Nevertheless, medical professionals have criticized the Texas statute as being perilously ambiguous, and a medical board has declined to provide a list of all the disorders that are eligible for an exception. Furthermore, the statute has been criticized for its hazardous ambiguity.

For an extended period, termination of pregnancies has been a standard procedure in medical treatment for individuals who have been experiencing significant issues. It is implemented in this manner to prevent catastrophic outcomes, such as sepsis, organ failure, and other severe scenarios.
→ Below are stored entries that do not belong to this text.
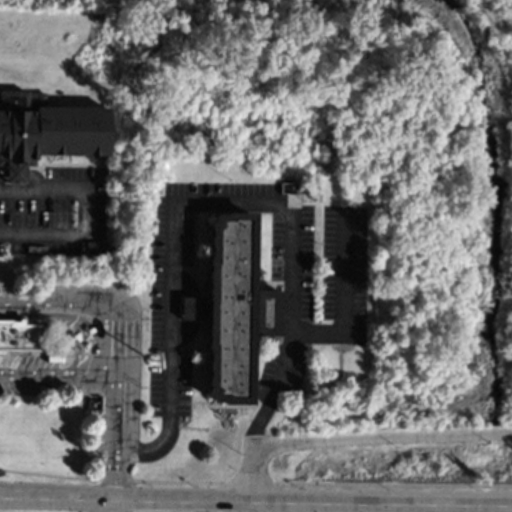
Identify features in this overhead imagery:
building: (45, 130)
building: (46, 132)
building: (281, 187)
road: (206, 202)
road: (83, 215)
building: (95, 246)
parking lot: (257, 280)
road: (342, 295)
road: (88, 302)
building: (190, 308)
building: (229, 308)
building: (231, 308)
road: (71, 315)
road: (95, 333)
building: (18, 335)
building: (18, 335)
road: (56, 374)
building: (88, 403)
road: (345, 437)
road: (112, 444)
road: (256, 498)
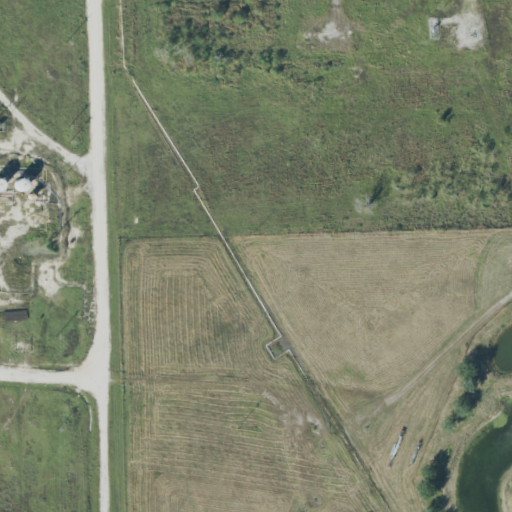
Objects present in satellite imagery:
road: (101, 189)
road: (50, 375)
road: (204, 381)
road: (101, 445)
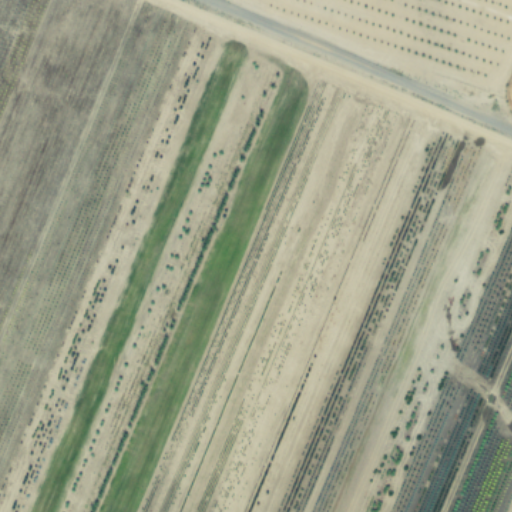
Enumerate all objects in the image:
road: (356, 65)
crop: (256, 256)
Nevertheless, medical professionals and hospitals in Texas and other states with strict abortion laws have noted that it is uncertain whether or not these terminations could be in violation of abortion prohibitions that include the possibility of a prison sentence. This is the case in regions where abortion prohibitions are exceedingly restrictive.

Following the Supreme Court’s decision to overturn Roe v. Wade, which resulted in restrictions on the rights of women to have abortions in several Republican-ruled states, the Texas case was revisited in 2022.

As per the orders that were disclosed by the administration of Vice President Joe Biden, hospitals are still required to provide abortions in cases that are classified as dire emergency.

As stipulated in a piece of health care legislation, the majority of hospitals are obligated to provide medical assistance to patients who are experiencing medical distress. This is in accordance with the law.

The state of Texas maintained that hospitals should not be obligated to provide abortions throughout the litigation, as doing so would violate the state’s constitutional prohibition on abortions. In its January judgment, the 5th United States Circuit Court of Appeals concurred with the state and acknowledged that the administration had exceeded its authority.

SOURCE: AP

SEE ALSO:

Could Last-Minute Surprises Derail Kamala Harris’ Campaign? “Nostradamus” Explains the US Poll.

Scientists Awarded MicroRNA The Nobel Prize in Medicine.

US Inflation will Comfort a Fed Focused on Labor Markets.